> [Work required]: From the data that follows, copy every line with the string "pixels".

> [Data extract]:
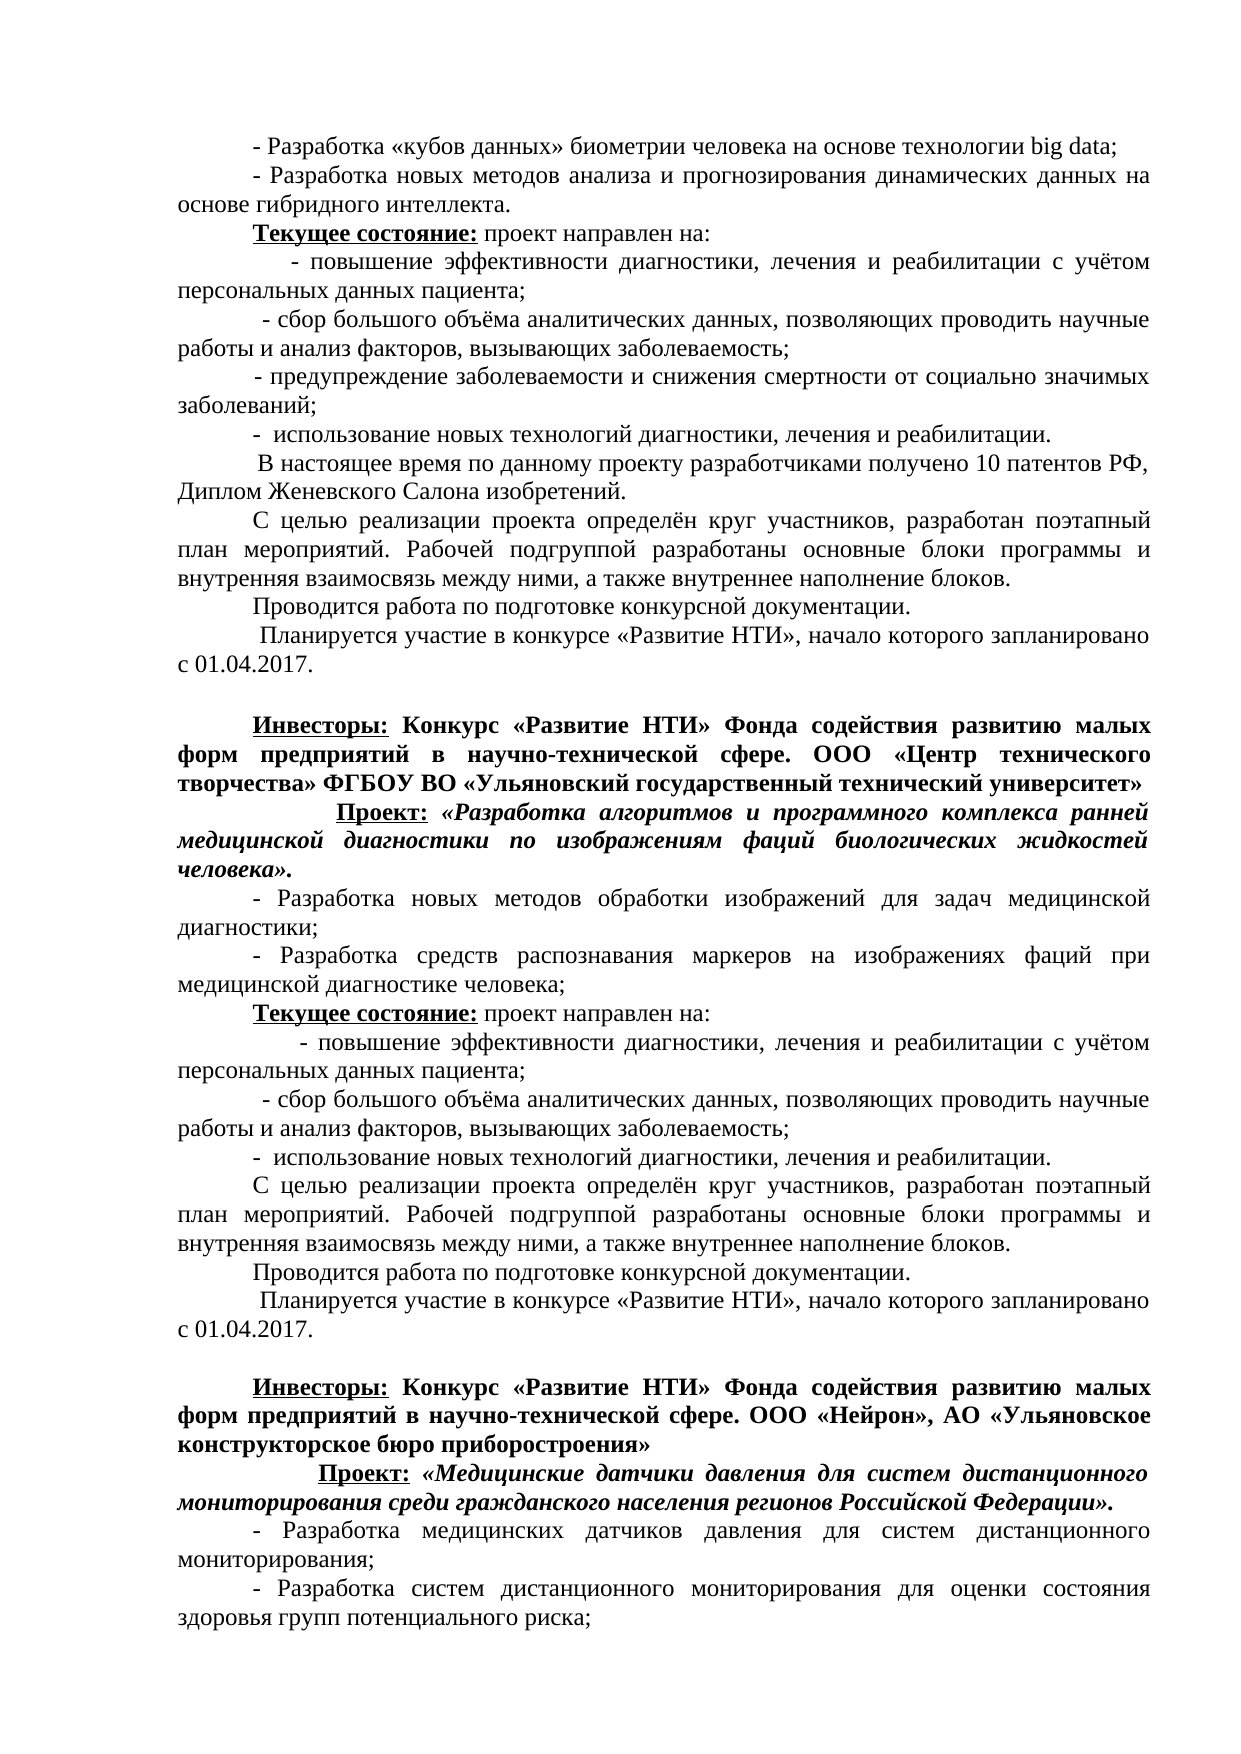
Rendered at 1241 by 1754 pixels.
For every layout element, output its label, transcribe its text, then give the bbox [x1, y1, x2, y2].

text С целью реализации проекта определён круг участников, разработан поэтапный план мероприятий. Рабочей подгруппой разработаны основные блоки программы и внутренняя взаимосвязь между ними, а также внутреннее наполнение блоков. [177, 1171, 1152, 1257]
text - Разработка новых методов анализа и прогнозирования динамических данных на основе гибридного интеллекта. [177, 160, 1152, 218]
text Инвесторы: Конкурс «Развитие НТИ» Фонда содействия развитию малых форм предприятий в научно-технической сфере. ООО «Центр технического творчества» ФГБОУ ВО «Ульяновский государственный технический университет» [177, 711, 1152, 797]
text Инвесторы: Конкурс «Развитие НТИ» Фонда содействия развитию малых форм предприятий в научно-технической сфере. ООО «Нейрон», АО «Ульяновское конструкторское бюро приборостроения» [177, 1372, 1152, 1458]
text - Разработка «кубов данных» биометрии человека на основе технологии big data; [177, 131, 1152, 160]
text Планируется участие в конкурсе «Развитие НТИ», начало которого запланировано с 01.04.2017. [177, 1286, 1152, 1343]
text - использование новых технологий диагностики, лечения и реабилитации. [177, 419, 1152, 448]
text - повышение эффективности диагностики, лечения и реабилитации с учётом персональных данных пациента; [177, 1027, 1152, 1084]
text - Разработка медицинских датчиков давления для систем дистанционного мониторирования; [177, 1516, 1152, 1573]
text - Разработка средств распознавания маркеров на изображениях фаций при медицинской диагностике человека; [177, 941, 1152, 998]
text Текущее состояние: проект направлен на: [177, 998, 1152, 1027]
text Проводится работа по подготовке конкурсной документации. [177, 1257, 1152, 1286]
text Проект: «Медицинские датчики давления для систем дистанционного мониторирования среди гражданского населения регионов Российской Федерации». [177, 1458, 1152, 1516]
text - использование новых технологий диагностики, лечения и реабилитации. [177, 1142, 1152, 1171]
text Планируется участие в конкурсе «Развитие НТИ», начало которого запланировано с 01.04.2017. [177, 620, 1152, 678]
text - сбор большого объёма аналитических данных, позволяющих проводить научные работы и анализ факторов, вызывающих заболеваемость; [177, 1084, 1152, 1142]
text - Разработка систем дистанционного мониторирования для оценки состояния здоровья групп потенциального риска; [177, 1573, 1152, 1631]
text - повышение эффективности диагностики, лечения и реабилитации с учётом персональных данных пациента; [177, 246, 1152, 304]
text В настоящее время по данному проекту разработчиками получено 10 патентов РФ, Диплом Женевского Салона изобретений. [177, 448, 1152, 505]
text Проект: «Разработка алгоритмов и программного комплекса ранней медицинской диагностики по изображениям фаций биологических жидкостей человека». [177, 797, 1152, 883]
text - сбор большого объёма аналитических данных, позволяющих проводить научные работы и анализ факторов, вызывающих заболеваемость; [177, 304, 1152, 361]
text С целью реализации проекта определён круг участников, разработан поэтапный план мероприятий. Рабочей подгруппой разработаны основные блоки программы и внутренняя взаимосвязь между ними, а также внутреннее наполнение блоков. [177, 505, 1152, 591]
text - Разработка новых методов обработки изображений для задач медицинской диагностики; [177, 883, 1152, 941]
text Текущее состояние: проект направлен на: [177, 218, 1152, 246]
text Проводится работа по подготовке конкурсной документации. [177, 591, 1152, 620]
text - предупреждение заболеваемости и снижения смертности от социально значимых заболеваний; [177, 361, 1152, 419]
==
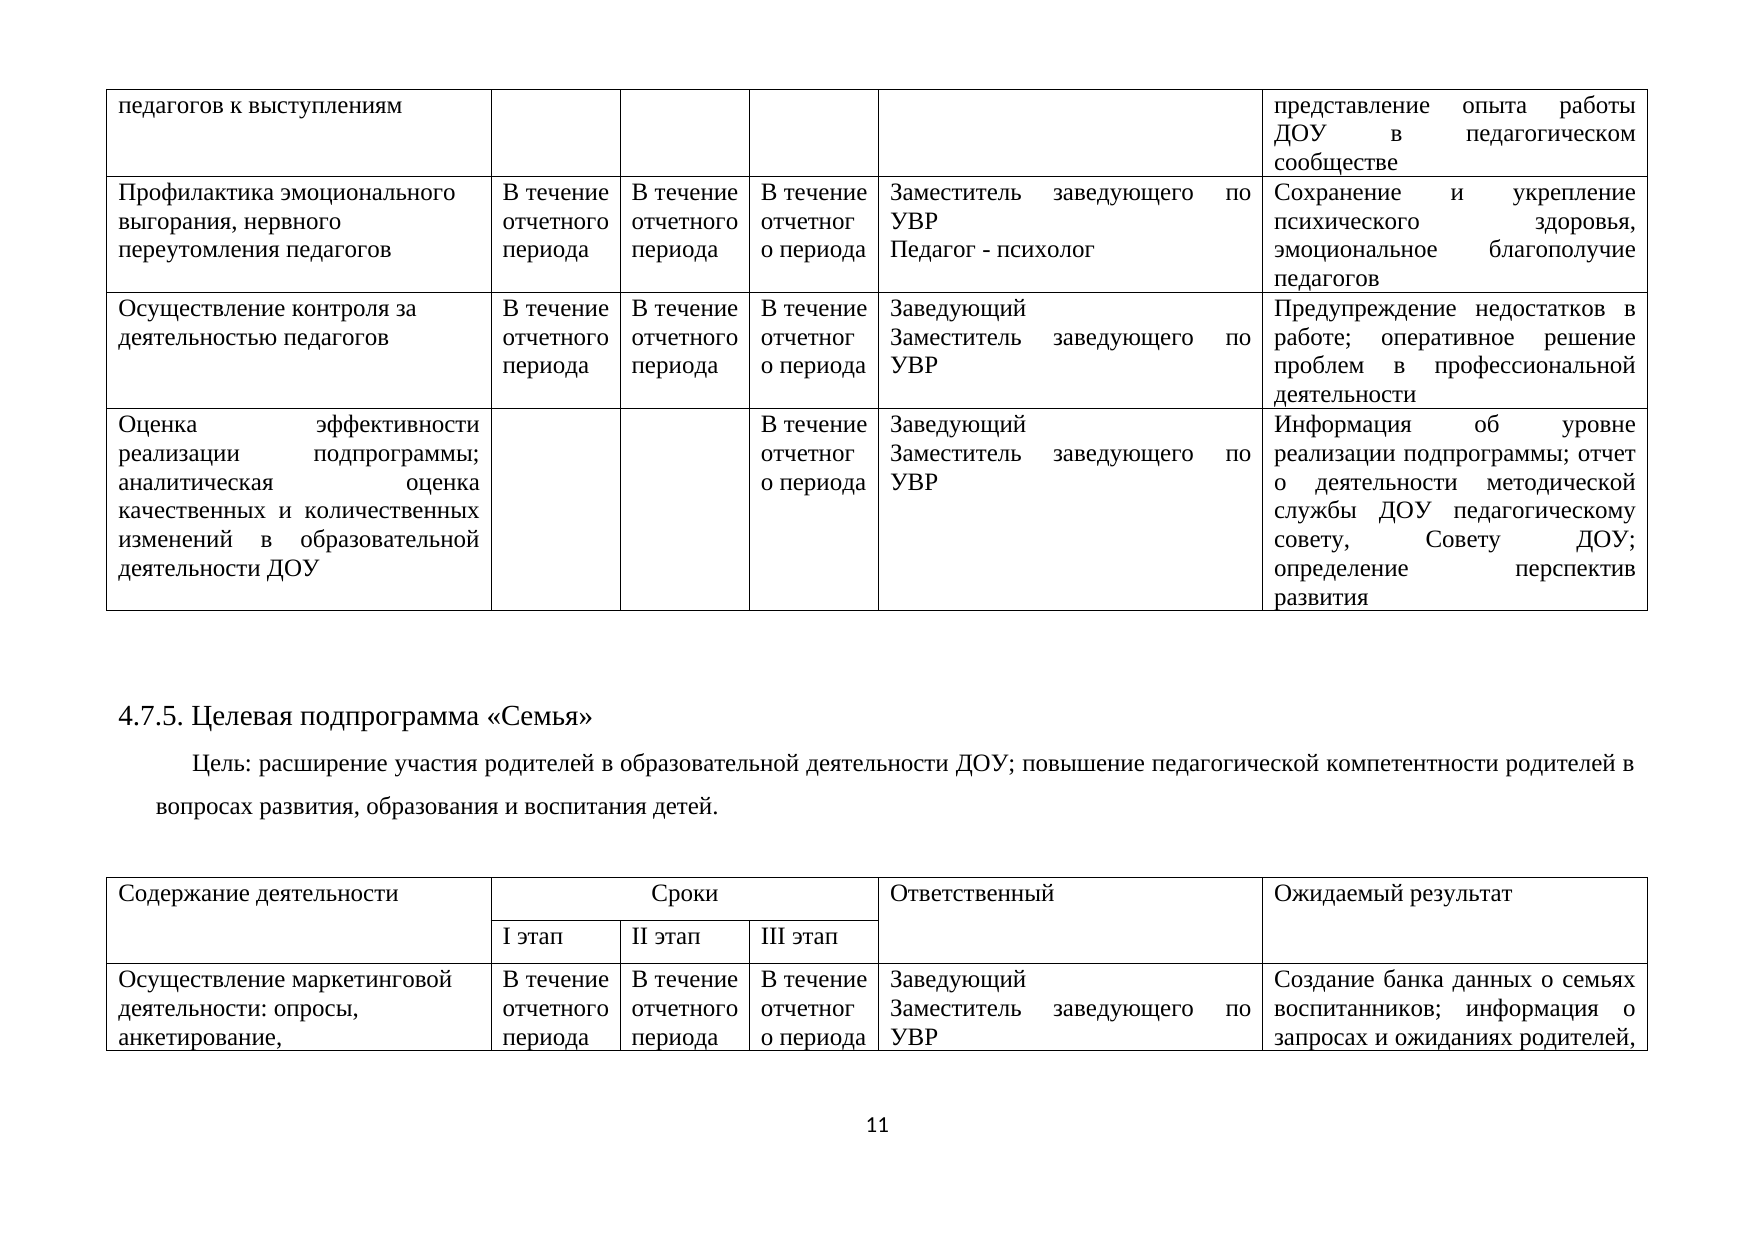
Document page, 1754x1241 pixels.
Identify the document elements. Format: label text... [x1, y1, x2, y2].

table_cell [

> [Written answer]:
Rendered at 1241 by 1754 pixels.
Document page, 1754x1241 pixels.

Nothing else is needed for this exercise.